To me, Eli is too spare, but Elian has the elegance of Julian or Roman. Not sure it would make my Top 10 list for boys, but it’s close.
Sarah A says
I like Eli okay, though he’s definitely not my favorite of the Old Testament names. I really prefer Elijah. I don’t know why, but Eli sounds too much like a cowboy’s name for me, despite his OT roots. It’s still a great name though!
Lady Gwyn says
I like Elijah, Elias, and Eleazer (I knew one who went by El), and I think Eli is a good nickname for all of these. Of those, I like Elias best, followed closely by Eleazer. I would use any of those in a heartbeat (as long as my future husband approves), but I wouldn’t use Eli on its own. I wouldn’t have a beef if someone did, though!
Emmy Jo says
Eli’s really nice.
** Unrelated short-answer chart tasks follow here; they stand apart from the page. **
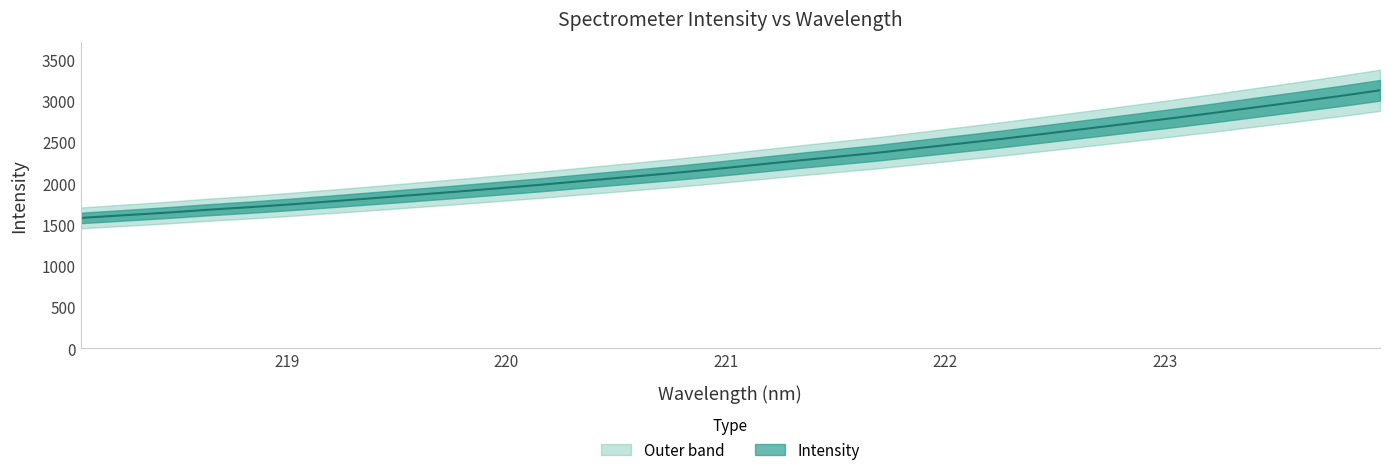

What is the difference between the second highest and second lowest values?

1442.4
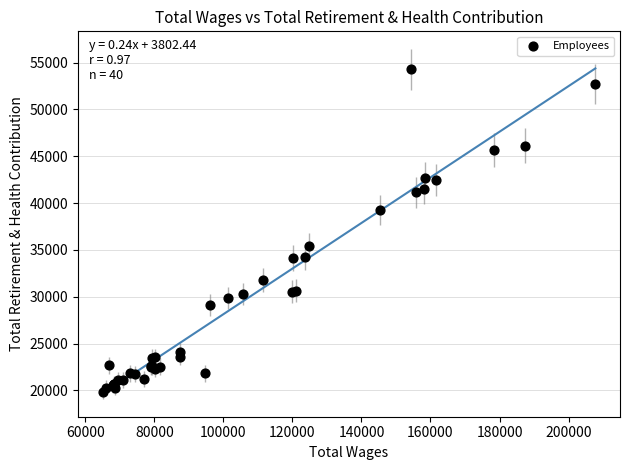

What Y value in the scatter plot is closest to 37077?

35422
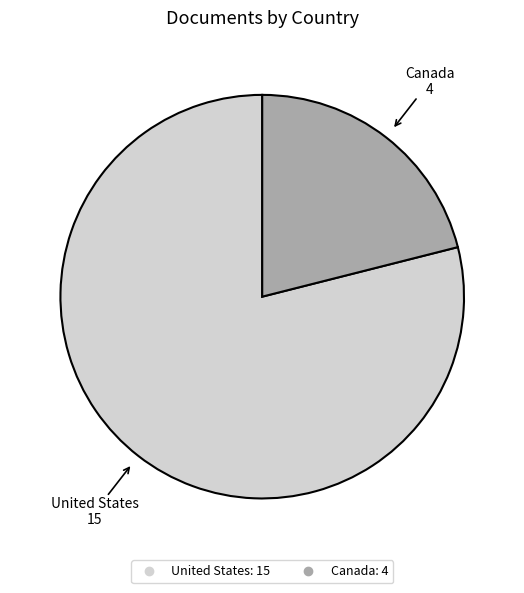

Does any single category account for the majority?

Yes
That was one of our misgivings about using Elliot or Elias (which were both considered for Julius) — the fact that “Eli-” names really are popping up everywhere.
Of course, there are plenty of other Judes and Julians, too, though.
It’s hard to pick a name that sounds fashionable but different — because chances are, if a name sounds fashionable, even if IT is not highly ranked, it probably has sounds in common with names that are fairly highly ranked.
That’s a VERY good point, Emmy Jo. It is obvious when we talk about Aidan/Jayden/Caiden, but equally true with other names. So many of my favorites – Clio and Avalon come to mind – are very close to Top 20 picks.
I went to high school with an Eleazar who mostly went by Eli. He was the only one I’d ever heard of until Eli Manning, then it seemed to start popping up everywhere. I’ve yet to meet another in real life, though.
I think it’s such a fantastic name. One of the best. I can’t believe it’s so popular, or the fact that I didn’t even realize it was so popular! It’s like every name I like is super popular, or so uncommon that everyone I know would call it crazy.
I think it’s a cute nickname, sounds happy. My favourite name that can give Eli as a nickname is Elisha. Looks sleak and elegant, yet it’s not overused.
I do like Elisha, and hey, works for Eli Manning!